**Instruction**
Could you reproduce every one of the records below word for word?

**Data shown**
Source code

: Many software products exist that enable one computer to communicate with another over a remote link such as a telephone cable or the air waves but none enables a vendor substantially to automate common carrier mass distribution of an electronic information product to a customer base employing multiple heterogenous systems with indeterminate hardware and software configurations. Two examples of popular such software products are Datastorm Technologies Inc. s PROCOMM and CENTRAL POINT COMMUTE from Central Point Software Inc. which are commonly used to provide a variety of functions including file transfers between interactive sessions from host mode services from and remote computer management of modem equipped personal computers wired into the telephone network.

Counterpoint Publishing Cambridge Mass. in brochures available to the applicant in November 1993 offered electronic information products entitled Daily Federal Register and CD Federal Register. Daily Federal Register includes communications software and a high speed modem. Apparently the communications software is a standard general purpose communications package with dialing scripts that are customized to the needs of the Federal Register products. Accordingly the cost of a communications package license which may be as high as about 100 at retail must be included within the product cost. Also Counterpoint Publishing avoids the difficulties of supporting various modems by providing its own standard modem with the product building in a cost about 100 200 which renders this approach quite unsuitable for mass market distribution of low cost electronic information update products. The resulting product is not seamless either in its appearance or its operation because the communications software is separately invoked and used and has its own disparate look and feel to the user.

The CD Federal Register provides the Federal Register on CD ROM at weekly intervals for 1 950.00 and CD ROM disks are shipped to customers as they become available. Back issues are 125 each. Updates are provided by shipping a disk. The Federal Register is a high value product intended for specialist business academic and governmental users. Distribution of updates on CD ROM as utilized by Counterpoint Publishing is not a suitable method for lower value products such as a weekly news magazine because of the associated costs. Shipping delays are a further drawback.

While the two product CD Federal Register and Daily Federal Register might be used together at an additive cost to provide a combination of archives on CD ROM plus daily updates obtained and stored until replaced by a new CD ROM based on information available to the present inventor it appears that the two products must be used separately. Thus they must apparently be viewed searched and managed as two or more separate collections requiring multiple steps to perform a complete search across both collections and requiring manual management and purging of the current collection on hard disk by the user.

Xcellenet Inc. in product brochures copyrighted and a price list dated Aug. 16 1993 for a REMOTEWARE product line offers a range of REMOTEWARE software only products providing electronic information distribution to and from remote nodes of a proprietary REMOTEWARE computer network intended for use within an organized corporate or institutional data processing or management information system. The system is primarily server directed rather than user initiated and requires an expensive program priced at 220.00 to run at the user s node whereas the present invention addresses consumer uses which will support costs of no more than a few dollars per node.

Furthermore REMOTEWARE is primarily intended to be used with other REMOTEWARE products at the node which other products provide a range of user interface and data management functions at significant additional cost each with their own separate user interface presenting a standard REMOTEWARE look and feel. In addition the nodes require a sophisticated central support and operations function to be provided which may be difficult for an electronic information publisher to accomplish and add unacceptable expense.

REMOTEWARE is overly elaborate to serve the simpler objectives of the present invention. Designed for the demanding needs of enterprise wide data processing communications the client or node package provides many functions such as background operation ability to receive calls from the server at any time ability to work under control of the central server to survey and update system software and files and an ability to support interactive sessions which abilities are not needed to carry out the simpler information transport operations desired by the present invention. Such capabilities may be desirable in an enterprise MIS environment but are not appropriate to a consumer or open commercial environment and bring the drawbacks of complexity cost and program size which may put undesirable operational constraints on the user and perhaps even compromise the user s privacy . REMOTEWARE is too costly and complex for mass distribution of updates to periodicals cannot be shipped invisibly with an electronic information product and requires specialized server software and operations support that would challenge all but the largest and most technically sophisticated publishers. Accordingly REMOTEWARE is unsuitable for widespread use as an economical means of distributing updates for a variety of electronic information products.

**Task output**
Source code

: Many software products exist that enable one computer to communicate with another over a remote link such as a telephone cable or the air waves but none enables a vendor substantially to automate common carrier mass distribution of an electronic information product to a customer base employing multiple heterogenous systems with indeterminate hardware and software configurations. Two examples of popular such software products are Datastorm Technologies Inc. s PROCOMM and CENTRAL POINT COMMUTE from Central Point Software Inc. which are commonly used to provide a variety of functions including file transfers between interactive sessions from host mode services from and remote computer management of modem equipped personal computers wired into the telephone network.

Counterpoint Publishing Cambridge Mass. in brochures available to the applicant in November 1993 offered electronic information products entitled Daily Federal Register and CD Federal Register. Daily Federal Register includes communications software and a high speed modem. Apparently the communications software is a standard general purpose communications package with dialing scripts that are customized to the needs of the Federal Register products. Accordingly the cost of a communications package license which may be as high as about 100 at retail must be included within the product cost. Also Counterpoint Publishing avoids the difficulties of supporting various modems by providing its own standard modem with the product building in a cost about 100 200 which renders this approach quite unsuitable for mass market distribution of low cost electronic information update products. The resulting product is not seamless either in its appearance or its operation because the communications software is separately invoked and used and has its own disparate look and feel to the user.

The CD Federal Register provides the Federal Register on CD ROM at weekly intervals for 1 950.00 and CD ROM disks are shipped to customers as they become available. Back issues are 125 each. Updates are provided by shipping a disk. The Federal Register is a high value product intended for specialist business academic and governmental users. Distribution of updates on CD ROM as utilized by Counterpoint Publishing is not a suitable method for lower value products such as a weekly news magazine because of the associated costs. Shipping delays are a further drawback.

While the two product CD Federal Register and Daily Federal Register might be used together at an additive cost to provide a combination of archives on CD ROM plus daily updates obtained and stored until replaced by a new CD ROM based on information available to the present inventor it appears that the two products must be used separately. Thus they must apparently be viewed searched and managed as two or more separate collections requiring multiple steps to perform a complete search across both collections and requiring manual management and purging of the current collection on hard disk by the user.

Xcellenet Inc. in product brochures copyrighted and a price list dated Aug. 16 1993 for a REMOTEWARE product line offers a range of REMOTEWARE software only products providing electronic information distribution to and from remote nodes of a proprietary REMOTEWARE computer network intended for use within an organized corporate or institutional data processing or management information system. The system is primarily server directed rather than user initiated and requires an expensive program priced at 220.00 to run at the user s node whereas the present invention addresses consumer uses which will support costs of no more than a few dollars per node.

Furthermore REMOTEWARE is primarily intended to be used with other REMOTEWARE products at the node which other products provide a range of user interface and data management functions at significant additional cost each with their own separate user interface presenting a standard REMOTEWARE look and feel. In addition the nodes require a sophisticated central support and operations function to be provided which may be difficult for an electronic information publisher to accomplish and add unacceptable expense.

REMOTEWARE is overly elaborate to serve the simpler objectives of the present invention. Designed for the demanding needs of enterprise wide data processing communications the client or node package provides many functions such as background operation ability to receive calls from the server at any time ability to work under control of the central server to survey and update system software and files and an ability to support interactive sessions which abilities are not needed to carry out the simpler information transport operations desired by the present invention. Such capabilities may be desirable in an enterprise MIS environment but are not appropriate to a consumer or open commercial environment and bring the drawbacks of complexity cost and program size which may put undesirable operational constraints on the user and perhaps even compromise the user s privacy . REMOTEWARE is too costly and complex for mass distribution of updates to periodicals cannot be shipped invisibly with an electronic information product and requires specialized server software and operations support that would challenge all but the largest and most technically sophisticated publishers. Accordingly REMOTEWARE is unsuitable for widespread use as an economical means of distributing updates for a variety of electronic information products.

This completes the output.